Greece’s Supreme Court has assigned a prosecutor to find out why neither Papaconstantinou nor Venizelos – and two previous financial crimes squad chiefs – failed to check for potential tax cheats costing the country $70 billion in lost revenues. As Samaras’ uneasy coalition government readies new austerity measures that are again aimed primarily at workers, pensioners and the poor, Greeks are furious that tax evaders are escaping sacrifice, while many believe the government and country’s rich elite cover for each other.
“This is a case of utmost public interest, and we want it to be heard,” Harris Economopoulous, Vaxevanis’ attorney, told The Los Angeles Times.  “We want the truth to come out. Greeks have endured enormous sacrifices, and they are facing yet a new wave of austerity (measures.) They have the right to know whether there is a case of political cover-up.”
Vaxevanis wrote: “It is apparent that a large portion of deposits are not justified with the income of depositors. Proof is that most accounts were closed after the bank briefed on the data leaking.” He said he got it on a memory stick from an unnamed source who “believed that the list has been misused for political and economic purposes for two years.”

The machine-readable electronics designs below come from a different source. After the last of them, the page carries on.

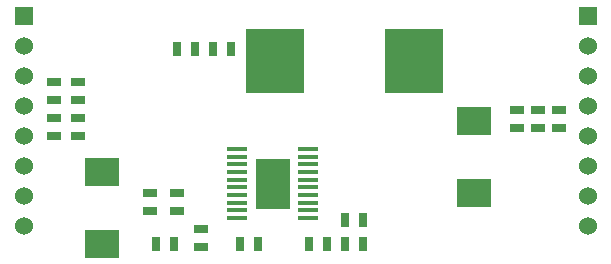
<source format=gts>
G04 (created by PCBNEW (2013-07-07 BZR 4022)-stable) date 9/14/2013 7:52:16 PM*
%MOIN*%
G04 Gerber Fmt 3.4, Leading zero omitted, Abs format*
%FSLAX34Y34*%
G01*
G70*
G90*
G04 APERTURE LIST*
%ADD10C,0.00590551*%
%ADD11R,0.192913X0.212598*%
%ADD12R,0.045X0.025*%
%ADD13R,0.025X0.045*%
%ADD14R,0.06X0.06*%
%ADD15C,0.06*%
%ADD16R,0.11811X0.165354*%
%ADD17R,0.0700787X0.0165354*%
%ADD18R,0.114173X0.0944882*%
G04 APERTURE END LIST*
G54D10*
G54D11*
X57046Y-39850D03*
X61653Y-39850D03*
G54D12*
X65800Y-41500D03*
X65800Y-42100D03*
X49650Y-41750D03*
X49650Y-42350D03*
X50450Y-41750D03*
X50450Y-42350D03*
X49650Y-40550D03*
X49650Y-41150D03*
X53750Y-44250D03*
X53750Y-44850D03*
X52850Y-44250D03*
X52850Y-44850D03*
G54D13*
X54950Y-39450D03*
X55550Y-39450D03*
G54D12*
X65100Y-41500D03*
X65100Y-42100D03*
X50450Y-40550D03*
X50450Y-41150D03*
G54D13*
X58750Y-45950D03*
X58150Y-45950D03*
X59950Y-45150D03*
X59350Y-45150D03*
X53750Y-39450D03*
X54350Y-39450D03*
G54D12*
X54550Y-46050D03*
X54550Y-45450D03*
G54D13*
X55850Y-45950D03*
X56450Y-45950D03*
X59950Y-45950D03*
X59350Y-45950D03*
G54D12*
X66500Y-41500D03*
X66500Y-42100D03*
G54D14*
X48650Y-38350D03*
G54D15*
X48650Y-39350D03*
X48650Y-40350D03*
X48650Y-41350D03*
X48650Y-42350D03*
X48650Y-43350D03*
X48650Y-44350D03*
X48650Y-45350D03*
G54D14*
X67450Y-38350D03*
G54D15*
X67450Y-39350D03*
X67450Y-40350D03*
X67450Y-41350D03*
X67450Y-42350D03*
X67450Y-43350D03*
X67450Y-44350D03*
X67450Y-45350D03*
G54D16*
X56950Y-43950D03*
G54D17*
X55780Y-42798D03*
X55780Y-43054D03*
X55780Y-43310D03*
X55780Y-43566D03*
X55780Y-43822D03*
X55780Y-44077D03*
X55780Y-44333D03*
X55780Y-44589D03*
X55780Y-44845D03*
X55780Y-45101D03*
X58119Y-45101D03*
X58119Y-44845D03*
X58119Y-44589D03*
X58119Y-44333D03*
X58119Y-44077D03*
X58119Y-43822D03*
X58119Y-43566D03*
X58119Y-43310D03*
X58119Y-43054D03*
X58119Y-42798D03*
G54D18*
X63650Y-41849D03*
X63650Y-44250D03*
X51250Y-43549D03*
X51250Y-45950D03*
G54D13*
X53650Y-45950D03*
X53050Y-45950D03*
M02*

</source>
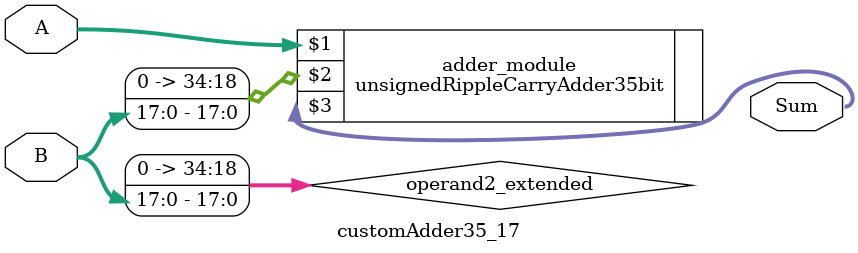
<source format=v>
module customAdder35_17(
                        input [34 : 0] A,
                        input [17 : 0] B,
                        
                        output [35 : 0] Sum
                );

        wire [34 : 0] operand2_extended;
        
        assign operand2_extended =  {17'b0, B};
        
        unsignedRippleCarryAdder35bit adder_module(
            A,
            operand2_extended,
            Sum
        );
        
        endmodule
        
</source>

While Vaxevanis was arrested a day after he published the names on his web site Hot Doc, a series of Greek governments have let tax cheat cases linger for 10 years or more in some cases. The Greek chapter of Reporters Without Borders issued a statement that Vaxevanis was being unjustly prosecuted. “The pressure created by the arrest of a reporter is clearly disproportionate. This procedure simply encourages an excessive cover-up,” it said.
The names listed include former Prime Minister George Papandreou’s brother, politicians, an advisor to Samaras, well-known businessmen, journalists, doctors, lawyers and engineers, actors and civil servants – some of them working at the Finance Ministry, but also students, pensioners and housewives.
The government has not confirmed if the names are the same as those on the Lagarde List and Vaxevanis cautioned that they should not be considered tax evaders but that the government should check to see why some of them have such huge sums. He did not include the amounts next to the names, which he said protected him from violation of privacy laws.
The New Democracy party Conservative leader Samaras’ government must reach an agreement with the Troika – which has pushed him to go after tax cheats – on the 2013-14 budget plan so that a pending $38.8 billion loan installment can be released. Samaras said the government will run out of money by Nov. 16 otherwise.